Despedias *
Emergeant d’une synchronie entre calendrier et cycle personnel, ce billet vient clore la chronique que j’ai tenue depuis deux ans, avec la constance d’un métronome. J’ai eu du mal à l’écrire, me confrontant comme rarement à la fameuse page blanche de l’écri-vain(e)…Mutique ou bavard(e) au gré des circonstances, l’humain(e) a pourtant toujours quelque chose à dire ou à taire, non? Donc les jours ont passé, les anecdotes vécues ou observées avec, jusqu’à l’évidence de cet instant T de l’écriture: le plus simple c’est encore de suivre le mouvement de la vie, laquelle me porte à voguer vers de nouvelles aventures, et d’écrire sur le sujet. Vous parler une dernière fois de ma vie pour mieux vous renvoyer à l’essentiel, sa ressemblance fondamentale avec la vôtre.
On a beau s’abreuver de philosophie et méditer au rythme des saisons, partir n’est jamais chose facile. Quitteur(se) ou quitté(e), le deuil sera incontournable et nous demandera tôt ou tard une belle dose de courage pour ne pas sombrer dans la culpabilité. A-t-on le droit d’aspirer à la nouveauté? De priver l’autre de notre présence, virtuelle ou physique, parce qu’on estime ne plus avoir de choses intéressantes à lui partager, à lui donner? Est-ce l’abandonner lâchement que de céder au besoin lancinant de se (re)tourner vers soi-même? Sous quelque angle que ce soit – mais avec d’autant plus de force à l’heure des grands choix ou des crises existentielles – la juste distance entre le monde et soi n’en finit jamais de se poser à nous. Dans toutes nos mues relationnelles, c’est la position de l’altrégoïste** que le curseur traque inlassablement.

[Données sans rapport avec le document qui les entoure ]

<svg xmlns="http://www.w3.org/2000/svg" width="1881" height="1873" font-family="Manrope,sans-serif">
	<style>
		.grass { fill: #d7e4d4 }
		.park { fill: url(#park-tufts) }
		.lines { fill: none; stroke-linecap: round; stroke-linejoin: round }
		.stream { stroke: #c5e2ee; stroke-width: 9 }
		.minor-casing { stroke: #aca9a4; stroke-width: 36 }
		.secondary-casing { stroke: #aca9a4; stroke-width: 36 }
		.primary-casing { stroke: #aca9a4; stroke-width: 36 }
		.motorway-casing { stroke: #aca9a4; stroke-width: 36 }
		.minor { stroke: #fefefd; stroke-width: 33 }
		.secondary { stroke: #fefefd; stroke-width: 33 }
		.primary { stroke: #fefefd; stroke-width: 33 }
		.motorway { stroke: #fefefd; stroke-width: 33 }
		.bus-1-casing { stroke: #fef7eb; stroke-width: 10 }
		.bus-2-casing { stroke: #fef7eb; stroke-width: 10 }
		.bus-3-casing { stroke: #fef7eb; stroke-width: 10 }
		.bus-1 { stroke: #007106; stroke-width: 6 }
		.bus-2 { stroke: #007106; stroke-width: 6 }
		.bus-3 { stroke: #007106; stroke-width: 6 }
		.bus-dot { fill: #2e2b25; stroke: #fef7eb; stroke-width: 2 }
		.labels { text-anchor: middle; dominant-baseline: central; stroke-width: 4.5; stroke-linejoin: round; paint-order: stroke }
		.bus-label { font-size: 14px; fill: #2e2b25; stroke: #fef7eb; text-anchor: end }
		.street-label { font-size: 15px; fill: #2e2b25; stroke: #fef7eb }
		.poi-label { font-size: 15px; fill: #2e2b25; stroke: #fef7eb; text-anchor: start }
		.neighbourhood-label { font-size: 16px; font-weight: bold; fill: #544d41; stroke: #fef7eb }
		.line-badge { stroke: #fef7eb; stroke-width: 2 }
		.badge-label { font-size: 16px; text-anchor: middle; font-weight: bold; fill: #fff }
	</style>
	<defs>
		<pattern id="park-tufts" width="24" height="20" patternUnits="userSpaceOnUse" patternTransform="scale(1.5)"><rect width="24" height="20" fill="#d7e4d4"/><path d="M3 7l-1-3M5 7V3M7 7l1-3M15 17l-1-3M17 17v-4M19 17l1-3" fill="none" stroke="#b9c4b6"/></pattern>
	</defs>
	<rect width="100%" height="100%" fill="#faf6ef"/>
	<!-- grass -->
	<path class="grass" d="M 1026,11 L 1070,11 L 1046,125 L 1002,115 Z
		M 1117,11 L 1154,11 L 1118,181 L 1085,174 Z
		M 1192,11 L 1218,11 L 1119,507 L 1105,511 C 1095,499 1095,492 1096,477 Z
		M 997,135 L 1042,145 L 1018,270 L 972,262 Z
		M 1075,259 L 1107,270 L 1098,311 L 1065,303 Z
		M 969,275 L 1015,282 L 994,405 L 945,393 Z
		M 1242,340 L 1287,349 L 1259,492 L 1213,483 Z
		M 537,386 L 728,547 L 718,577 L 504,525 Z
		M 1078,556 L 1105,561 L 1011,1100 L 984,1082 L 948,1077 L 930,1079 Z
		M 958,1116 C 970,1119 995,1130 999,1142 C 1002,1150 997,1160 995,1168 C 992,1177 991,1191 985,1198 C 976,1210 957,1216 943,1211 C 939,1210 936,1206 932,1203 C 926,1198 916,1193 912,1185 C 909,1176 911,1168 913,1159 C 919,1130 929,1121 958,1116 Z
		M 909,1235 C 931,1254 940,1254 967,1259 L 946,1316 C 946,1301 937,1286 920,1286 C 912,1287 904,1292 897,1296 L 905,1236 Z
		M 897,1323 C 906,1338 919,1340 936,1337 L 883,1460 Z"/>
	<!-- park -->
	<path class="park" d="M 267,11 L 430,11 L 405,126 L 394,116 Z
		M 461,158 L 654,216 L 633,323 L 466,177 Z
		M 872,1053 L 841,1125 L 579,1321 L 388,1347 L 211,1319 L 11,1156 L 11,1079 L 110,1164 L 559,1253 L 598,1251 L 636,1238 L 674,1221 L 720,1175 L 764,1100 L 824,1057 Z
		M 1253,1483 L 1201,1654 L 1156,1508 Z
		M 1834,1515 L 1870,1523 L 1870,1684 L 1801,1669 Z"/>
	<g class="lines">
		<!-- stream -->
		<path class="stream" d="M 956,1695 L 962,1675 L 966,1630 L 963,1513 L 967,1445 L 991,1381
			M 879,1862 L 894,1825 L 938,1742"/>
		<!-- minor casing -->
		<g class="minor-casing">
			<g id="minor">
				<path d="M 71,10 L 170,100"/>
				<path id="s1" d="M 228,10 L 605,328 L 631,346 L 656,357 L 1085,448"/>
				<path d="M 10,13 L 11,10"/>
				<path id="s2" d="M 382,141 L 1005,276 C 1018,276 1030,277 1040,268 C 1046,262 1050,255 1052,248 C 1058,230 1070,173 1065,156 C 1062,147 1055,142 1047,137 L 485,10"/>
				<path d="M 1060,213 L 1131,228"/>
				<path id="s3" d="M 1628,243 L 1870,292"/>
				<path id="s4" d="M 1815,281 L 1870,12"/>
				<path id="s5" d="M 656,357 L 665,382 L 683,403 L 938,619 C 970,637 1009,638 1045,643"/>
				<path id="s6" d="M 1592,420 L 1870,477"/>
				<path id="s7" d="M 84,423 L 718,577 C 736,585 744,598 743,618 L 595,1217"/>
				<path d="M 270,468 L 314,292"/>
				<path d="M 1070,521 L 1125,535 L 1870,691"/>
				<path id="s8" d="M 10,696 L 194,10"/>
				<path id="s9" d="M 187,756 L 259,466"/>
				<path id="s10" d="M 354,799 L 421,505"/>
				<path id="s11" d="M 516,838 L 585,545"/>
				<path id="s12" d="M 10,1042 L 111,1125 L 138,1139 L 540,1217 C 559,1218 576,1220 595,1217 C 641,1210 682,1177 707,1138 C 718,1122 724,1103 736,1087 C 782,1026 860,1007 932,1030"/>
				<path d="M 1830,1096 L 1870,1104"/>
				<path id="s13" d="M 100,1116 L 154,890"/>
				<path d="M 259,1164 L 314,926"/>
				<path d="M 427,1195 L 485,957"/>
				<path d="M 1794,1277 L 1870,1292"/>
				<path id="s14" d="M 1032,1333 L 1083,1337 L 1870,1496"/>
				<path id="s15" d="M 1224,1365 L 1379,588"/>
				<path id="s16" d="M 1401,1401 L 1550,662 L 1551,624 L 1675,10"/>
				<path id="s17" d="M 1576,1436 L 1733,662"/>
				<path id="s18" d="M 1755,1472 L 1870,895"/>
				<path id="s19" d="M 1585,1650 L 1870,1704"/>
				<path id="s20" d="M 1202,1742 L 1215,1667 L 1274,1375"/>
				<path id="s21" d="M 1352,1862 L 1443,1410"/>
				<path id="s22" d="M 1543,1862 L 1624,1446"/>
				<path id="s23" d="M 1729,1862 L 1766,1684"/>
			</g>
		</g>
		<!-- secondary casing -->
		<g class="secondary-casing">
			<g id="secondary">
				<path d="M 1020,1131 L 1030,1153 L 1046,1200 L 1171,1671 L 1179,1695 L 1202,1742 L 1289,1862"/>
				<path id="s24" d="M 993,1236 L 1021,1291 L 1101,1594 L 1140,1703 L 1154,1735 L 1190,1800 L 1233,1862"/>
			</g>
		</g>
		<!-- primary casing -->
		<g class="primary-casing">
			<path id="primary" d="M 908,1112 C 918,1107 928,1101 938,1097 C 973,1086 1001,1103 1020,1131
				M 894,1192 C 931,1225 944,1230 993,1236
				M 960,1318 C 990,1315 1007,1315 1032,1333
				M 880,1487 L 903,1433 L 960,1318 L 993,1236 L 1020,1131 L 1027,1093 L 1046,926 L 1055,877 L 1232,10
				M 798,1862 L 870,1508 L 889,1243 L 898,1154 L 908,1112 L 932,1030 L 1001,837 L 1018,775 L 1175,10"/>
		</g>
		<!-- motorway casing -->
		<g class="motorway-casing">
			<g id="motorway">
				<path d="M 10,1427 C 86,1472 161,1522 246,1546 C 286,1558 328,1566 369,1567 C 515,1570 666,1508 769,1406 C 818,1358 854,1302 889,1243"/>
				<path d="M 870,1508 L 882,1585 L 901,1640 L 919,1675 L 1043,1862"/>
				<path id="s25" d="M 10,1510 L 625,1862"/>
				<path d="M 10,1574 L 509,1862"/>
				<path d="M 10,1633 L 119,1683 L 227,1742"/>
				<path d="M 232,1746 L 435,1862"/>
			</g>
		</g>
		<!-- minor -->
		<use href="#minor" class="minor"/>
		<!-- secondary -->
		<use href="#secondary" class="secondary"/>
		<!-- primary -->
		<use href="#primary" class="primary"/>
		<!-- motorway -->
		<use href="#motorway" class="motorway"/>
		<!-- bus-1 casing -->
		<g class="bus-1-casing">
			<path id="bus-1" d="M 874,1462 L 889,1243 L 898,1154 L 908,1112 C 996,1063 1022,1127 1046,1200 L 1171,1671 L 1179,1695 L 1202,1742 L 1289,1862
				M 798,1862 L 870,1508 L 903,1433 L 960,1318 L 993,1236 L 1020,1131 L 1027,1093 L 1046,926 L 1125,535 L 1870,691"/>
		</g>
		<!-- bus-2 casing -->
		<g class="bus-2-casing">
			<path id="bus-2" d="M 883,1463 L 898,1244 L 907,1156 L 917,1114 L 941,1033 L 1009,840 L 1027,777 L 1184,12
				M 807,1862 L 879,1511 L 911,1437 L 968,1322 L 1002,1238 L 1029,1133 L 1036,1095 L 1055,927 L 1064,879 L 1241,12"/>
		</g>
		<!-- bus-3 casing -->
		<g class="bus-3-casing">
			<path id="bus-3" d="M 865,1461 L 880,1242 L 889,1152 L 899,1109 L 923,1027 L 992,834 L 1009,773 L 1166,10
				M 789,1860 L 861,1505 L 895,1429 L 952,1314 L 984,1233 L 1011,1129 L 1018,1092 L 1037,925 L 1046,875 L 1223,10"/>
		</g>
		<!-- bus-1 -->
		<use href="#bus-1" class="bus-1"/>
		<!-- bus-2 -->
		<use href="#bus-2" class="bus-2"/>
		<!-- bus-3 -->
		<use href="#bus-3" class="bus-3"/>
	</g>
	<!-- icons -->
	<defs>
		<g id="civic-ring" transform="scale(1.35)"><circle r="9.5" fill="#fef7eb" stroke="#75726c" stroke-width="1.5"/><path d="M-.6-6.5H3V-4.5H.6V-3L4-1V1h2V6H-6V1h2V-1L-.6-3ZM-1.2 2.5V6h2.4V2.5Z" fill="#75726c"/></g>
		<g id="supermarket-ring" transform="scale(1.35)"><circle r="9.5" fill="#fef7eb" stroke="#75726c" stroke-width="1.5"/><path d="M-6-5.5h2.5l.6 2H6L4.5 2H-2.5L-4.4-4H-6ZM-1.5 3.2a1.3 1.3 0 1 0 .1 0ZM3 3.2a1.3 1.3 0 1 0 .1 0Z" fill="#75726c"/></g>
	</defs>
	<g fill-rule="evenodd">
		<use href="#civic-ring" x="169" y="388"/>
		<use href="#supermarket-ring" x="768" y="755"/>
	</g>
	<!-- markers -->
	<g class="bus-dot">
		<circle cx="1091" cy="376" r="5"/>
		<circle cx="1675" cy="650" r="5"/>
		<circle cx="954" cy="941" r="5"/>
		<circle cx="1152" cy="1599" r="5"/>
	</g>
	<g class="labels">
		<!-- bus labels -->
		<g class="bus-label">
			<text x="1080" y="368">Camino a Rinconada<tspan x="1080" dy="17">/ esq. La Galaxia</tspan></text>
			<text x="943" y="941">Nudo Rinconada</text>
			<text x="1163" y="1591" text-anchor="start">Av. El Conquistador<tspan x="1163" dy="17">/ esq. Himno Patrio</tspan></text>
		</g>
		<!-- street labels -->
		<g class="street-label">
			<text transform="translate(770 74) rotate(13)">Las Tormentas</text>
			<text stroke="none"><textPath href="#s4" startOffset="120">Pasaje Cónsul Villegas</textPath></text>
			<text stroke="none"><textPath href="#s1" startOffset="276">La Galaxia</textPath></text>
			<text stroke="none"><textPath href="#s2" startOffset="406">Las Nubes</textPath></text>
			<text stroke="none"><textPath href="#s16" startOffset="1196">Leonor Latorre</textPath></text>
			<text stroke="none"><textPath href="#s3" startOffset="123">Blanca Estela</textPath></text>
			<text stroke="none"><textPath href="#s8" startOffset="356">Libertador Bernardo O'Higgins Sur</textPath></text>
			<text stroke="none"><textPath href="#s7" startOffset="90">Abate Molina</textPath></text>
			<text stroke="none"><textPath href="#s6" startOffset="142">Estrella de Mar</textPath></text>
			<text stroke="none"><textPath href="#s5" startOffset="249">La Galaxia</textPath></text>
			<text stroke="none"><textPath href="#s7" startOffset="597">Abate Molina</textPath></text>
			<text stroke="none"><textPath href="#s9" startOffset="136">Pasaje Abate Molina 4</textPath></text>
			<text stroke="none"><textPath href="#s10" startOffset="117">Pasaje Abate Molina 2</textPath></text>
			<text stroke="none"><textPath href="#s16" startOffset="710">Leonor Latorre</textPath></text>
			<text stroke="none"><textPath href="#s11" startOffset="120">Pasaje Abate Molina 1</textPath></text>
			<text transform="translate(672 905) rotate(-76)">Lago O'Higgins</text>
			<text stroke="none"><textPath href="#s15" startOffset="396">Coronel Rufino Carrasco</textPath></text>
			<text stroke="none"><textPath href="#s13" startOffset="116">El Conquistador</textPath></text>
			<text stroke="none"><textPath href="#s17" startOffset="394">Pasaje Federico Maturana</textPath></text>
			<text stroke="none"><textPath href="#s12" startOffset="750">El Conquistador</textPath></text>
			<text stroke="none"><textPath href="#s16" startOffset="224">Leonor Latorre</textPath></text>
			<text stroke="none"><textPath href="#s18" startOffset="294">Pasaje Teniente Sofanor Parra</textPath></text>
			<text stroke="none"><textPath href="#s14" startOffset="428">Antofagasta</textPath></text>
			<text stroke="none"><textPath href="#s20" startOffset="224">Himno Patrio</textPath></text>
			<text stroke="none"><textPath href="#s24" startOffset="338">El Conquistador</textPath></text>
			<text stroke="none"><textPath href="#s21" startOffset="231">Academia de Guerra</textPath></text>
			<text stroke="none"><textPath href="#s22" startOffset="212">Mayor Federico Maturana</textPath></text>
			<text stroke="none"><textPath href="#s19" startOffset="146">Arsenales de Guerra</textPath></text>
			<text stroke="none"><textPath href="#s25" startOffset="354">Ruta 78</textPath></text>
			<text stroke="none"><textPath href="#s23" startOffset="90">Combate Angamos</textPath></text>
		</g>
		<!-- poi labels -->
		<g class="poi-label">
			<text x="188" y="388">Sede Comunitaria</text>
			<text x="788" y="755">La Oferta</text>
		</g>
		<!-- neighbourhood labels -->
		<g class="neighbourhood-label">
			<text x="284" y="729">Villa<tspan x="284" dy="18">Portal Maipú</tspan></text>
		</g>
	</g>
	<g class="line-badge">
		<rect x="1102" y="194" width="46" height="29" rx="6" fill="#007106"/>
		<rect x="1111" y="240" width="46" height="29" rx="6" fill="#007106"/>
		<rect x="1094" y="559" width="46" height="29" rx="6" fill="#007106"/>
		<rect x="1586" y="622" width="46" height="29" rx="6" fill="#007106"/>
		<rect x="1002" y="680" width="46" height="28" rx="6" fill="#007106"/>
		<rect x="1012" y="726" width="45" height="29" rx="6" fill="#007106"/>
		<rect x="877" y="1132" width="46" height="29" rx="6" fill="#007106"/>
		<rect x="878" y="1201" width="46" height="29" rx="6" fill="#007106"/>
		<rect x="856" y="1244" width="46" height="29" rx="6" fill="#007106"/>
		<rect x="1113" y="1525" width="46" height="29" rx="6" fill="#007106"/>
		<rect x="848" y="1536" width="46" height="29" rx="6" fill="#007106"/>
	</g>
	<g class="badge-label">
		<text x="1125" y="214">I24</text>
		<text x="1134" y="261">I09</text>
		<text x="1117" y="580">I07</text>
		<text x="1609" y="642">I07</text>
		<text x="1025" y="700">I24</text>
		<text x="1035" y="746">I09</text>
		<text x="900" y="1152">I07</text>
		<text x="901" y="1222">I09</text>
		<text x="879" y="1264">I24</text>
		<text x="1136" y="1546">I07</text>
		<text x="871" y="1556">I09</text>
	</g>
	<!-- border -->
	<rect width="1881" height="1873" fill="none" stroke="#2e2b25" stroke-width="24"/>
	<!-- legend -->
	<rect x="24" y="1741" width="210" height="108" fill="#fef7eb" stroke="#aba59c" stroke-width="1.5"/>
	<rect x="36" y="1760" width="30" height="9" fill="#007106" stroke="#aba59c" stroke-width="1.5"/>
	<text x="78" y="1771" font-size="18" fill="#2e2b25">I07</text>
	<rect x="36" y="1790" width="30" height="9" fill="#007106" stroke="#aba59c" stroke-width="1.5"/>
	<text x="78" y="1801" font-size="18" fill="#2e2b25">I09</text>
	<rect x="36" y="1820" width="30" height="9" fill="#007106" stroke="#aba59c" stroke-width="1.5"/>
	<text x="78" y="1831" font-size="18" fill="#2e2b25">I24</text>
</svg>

Si l’on prête au français la vertu de sublimer le sentiment amoureux, son répertoire m’apparaît lapidaire à l’heure des départs. Je lui préfère la “despedida” espagnole, moins définitive puisqu’elle invite à prendre congé, induisant en filigrane un espoir de retrouvailles, un jour, ailleurs. L’avenir reste alors formidablement ouvert à l’infini des possibles et puis, surtout, il devient le témoin potentiel d’une vérité sublime: l’amour est un mutant qui ne meurt jamais, il se transforme à chaque instant. La psychanalyse postule que le désir anime, moi j’aime à croire que son repli plonge dans le temps du rêve plutôt que de l’oubli. Le fantasme ou l’idéal s’évanouissent, l’objet, individu ou concept, demeure parce qu’il n’a pas besoin de nous pour exister (et réciproquement). Et, un jour, il nous saura gré de lui avoir donné l’occasion de l’apprendre par-delà la souffrance.
Mes mots vont rester et se fraieront peut-être un chemin, ou laisserons une empreinte. Tout comme l’exercice régulier de vous divertir aura laissé sa trace en mon âme.
* mot-valise composé de “despedida” (au revoir, prise de congé) et “dias” (jours).
** mot-valise composé de “altruiste” et “égoïste”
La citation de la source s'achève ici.